#### [Listed entries]
────────

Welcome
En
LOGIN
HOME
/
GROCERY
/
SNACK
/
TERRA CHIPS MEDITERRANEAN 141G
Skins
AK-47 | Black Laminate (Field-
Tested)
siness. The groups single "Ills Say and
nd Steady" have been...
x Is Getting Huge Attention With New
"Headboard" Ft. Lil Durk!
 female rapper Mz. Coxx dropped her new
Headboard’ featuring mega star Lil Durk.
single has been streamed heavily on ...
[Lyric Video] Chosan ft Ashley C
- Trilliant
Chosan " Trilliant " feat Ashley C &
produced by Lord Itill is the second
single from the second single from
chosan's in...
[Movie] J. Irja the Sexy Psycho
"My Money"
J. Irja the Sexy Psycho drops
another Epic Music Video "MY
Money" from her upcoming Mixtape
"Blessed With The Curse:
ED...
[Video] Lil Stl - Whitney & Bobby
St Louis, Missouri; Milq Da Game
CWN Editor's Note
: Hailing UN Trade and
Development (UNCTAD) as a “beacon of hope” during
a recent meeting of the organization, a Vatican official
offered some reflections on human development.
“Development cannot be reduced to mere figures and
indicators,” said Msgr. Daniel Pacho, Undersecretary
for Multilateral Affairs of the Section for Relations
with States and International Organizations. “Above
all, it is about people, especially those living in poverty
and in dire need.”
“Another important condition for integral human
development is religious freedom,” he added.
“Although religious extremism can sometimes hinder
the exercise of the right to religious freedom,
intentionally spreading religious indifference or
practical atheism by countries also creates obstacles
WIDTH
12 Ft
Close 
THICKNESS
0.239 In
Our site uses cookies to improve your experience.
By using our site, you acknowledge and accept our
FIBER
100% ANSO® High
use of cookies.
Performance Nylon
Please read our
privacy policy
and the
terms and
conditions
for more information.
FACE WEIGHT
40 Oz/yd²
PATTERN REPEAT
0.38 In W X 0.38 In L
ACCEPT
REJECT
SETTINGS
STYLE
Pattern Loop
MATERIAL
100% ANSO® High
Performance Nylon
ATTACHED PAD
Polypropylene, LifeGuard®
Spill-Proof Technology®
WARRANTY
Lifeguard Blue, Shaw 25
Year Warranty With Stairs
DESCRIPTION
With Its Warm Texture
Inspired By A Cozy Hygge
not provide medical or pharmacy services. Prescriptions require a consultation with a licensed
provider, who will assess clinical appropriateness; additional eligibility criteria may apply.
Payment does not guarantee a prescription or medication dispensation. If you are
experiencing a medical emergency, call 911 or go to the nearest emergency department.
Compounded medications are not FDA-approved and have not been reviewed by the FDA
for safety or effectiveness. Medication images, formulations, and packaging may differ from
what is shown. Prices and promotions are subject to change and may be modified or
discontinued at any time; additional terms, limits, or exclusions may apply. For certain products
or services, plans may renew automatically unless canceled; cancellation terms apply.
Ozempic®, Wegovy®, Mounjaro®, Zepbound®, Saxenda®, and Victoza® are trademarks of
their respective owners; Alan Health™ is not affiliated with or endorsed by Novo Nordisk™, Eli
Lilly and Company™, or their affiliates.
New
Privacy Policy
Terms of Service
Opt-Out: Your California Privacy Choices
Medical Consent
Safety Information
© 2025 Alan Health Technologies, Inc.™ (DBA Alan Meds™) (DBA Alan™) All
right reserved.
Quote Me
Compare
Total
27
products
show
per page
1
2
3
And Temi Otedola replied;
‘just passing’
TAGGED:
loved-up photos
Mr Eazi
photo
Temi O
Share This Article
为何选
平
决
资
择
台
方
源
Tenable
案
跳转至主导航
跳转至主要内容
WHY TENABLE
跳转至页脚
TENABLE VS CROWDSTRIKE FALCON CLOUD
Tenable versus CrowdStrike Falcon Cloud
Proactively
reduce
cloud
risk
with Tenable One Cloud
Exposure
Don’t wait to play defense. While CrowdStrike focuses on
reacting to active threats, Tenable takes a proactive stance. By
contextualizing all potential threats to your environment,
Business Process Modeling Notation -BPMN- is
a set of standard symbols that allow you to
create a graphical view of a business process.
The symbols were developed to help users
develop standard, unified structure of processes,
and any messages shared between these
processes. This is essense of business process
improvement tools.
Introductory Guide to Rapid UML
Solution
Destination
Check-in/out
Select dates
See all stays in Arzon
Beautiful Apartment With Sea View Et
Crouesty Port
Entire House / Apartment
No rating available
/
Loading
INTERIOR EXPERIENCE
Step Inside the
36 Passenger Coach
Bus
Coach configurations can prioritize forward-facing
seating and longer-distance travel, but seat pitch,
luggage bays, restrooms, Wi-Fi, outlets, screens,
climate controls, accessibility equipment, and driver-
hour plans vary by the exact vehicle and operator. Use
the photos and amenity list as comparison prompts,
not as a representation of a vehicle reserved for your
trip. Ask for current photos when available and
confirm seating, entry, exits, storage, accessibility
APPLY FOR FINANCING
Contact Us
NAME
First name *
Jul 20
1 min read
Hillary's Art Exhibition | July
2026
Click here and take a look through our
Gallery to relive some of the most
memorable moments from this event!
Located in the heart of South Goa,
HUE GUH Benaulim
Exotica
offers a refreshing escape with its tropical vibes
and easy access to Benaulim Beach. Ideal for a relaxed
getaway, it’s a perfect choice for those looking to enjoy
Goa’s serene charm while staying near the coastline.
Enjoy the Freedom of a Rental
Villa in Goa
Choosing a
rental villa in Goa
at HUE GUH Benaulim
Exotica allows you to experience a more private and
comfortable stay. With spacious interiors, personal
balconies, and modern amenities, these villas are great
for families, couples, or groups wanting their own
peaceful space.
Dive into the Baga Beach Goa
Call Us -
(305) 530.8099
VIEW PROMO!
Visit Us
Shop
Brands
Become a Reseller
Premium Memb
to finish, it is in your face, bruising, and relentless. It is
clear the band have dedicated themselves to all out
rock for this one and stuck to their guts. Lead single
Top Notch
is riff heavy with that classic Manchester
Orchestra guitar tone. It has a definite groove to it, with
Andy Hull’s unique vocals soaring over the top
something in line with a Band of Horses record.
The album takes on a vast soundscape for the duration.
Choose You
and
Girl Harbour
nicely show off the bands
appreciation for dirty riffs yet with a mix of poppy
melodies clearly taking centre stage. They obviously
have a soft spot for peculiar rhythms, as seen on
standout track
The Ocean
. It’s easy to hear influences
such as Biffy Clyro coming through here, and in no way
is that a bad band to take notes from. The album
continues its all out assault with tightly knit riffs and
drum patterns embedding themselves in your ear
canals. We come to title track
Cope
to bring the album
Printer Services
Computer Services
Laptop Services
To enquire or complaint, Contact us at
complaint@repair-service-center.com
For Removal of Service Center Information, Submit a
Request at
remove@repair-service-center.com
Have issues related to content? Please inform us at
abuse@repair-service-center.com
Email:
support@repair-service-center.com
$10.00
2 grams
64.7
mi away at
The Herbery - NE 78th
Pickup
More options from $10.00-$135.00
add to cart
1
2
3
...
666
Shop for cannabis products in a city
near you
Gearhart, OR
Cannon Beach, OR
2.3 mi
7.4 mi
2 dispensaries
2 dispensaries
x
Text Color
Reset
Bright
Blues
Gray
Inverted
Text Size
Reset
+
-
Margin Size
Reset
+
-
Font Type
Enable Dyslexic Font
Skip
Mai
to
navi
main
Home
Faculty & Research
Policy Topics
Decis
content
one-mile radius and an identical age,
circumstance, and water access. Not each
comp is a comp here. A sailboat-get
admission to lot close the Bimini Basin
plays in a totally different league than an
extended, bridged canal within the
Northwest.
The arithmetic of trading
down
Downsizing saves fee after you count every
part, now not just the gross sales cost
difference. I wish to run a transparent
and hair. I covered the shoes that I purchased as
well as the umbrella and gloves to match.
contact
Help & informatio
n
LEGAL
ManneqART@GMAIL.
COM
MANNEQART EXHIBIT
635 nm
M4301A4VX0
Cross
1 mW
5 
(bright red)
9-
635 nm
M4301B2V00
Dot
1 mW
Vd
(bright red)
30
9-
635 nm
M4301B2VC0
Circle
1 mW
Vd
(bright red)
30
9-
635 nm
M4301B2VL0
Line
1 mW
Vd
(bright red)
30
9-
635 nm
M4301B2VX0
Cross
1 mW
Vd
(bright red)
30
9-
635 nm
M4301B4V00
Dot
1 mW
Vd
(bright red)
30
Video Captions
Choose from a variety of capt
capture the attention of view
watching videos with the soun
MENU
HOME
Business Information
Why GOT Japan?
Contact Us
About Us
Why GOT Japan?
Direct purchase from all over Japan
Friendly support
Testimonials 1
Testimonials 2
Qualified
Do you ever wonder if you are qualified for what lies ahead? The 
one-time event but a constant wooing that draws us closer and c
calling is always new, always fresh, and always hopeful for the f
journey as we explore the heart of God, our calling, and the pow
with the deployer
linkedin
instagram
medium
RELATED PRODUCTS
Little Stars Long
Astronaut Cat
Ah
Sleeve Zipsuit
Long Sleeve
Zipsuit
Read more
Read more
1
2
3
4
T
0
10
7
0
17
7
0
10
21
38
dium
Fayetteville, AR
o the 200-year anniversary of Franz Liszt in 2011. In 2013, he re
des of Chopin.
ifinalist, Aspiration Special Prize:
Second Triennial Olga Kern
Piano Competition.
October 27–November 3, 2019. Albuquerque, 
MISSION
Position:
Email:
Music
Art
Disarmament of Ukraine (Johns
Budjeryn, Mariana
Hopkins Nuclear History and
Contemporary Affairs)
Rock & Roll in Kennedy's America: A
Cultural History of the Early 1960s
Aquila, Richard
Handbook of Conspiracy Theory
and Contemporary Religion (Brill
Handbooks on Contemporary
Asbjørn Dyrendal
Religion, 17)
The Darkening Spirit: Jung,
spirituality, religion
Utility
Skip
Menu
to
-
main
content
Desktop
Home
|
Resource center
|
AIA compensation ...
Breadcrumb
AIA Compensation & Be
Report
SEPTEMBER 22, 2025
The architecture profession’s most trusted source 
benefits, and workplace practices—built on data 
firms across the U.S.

────────

#### [Action item]
Output the lines above as a numbered list, from the first one through the line containing "provider, who will", leaving out any blank lines.

#### [Result]
1. Welcome
2. En
3. LOGIN
4. HOME
5. /
6. GROCERY
7. /
8. SNACK
9. /
10. TERRA CHIPS MEDITERRANEAN 141G
11. Skins
12. AK-47 | Black Laminate (Field-
13. Tested)
14. siness. The groups single "Ills Say and
15. nd Steady" have been...
16. x Is Getting Huge Attention With New
17. "Headboard" Ft. Lil Durk!
18.  female rapper Mz. Coxx dropped her new
19. Headboard’ featuring mega star Lil Durk.
20. single has been streamed heavily on ...
21. [Lyric Video] Chosan ft Ashley C
22. - Trilliant
23. Chosan " Trilliant " feat Ashley C &
24. produced by Lord Itill is the second
25. single from the second single from
26. chosan's in...
27. [Movie] J. Irja the Sexy Psycho
28. "My Money"
29. J. Irja the Sexy Psycho drops
30. another Epic Music Video "MY
31. Money" from her upcoming Mixtape
32. "Blessed With The Curse:
33. ED...
34. [Video] Lil Stl - Whitney & Bobby
35. St Louis, Missouri; Milq Da Game
36. CWN Editor's Note
37. : Hailing UN Trade and
38. Development (UNCTAD) as a “beacon of hope” during
39. a recent meeting of the organization, a Vatican official
40. offered some reflections on human development.
41. “Development cannot be reduced to mere figures and
42. indicators,” said Msgr. Daniel Pacho, Undersecretary
43. for Multilateral Affairs of the Section for Relations
44. with States and International Organizations. “Above
45. all, it is about people, especially those living in poverty
46. and in dire need.”
47. “Another important condition for integral human
48. development is religious freedom,” he added.
49. “Although religious extremism can sometimes hinder
50. the exercise of the right to religious freedom,
51. intentionally spreading religious indifference or
52. practical atheism by countries also creates obstacles
53. WIDTH
54. 12 Ft
55. Close 
56. THICKNESS
57. 0.239 In
58. Our site uses cookies to improve your experience.
59. By using our site, you acknowledge and accept our
60. FIBER
61. 100% ANSO® High
62. use of cookies.
63. Performance Nylon
64. Please read our
65. privacy policy
66. and the
67. terms and
68. conditions
69. for more information.
70. FACE WEIGHT
71. 40 Oz/yd²
72. PATTERN REPEAT
73. 0.38 In W X 0.38 In L
74. ACCEPT
75. REJECT
76. SETTINGS
77. STYLE
78. Pattern Loop
79. MATERIAL
80. 100% ANSO® High
81. Performance Nylon
82. ATTACHED PAD
83. Polypropylene, LifeGuard®
84. Spill-Proof Technology®
85. WARRANTY
86. Lifeguard Blue, Shaw 25
87. Year Warranty With Stairs
88. DESCRIPTION
89. With Its Warm Texture
90. Inspired By A Cozy Hygge
91. not provide medical or pharmacy services. Prescriptions require a consultation with a licensed
92. provider, who will assess clinical appropriateness; additional eligibility criteria may apply.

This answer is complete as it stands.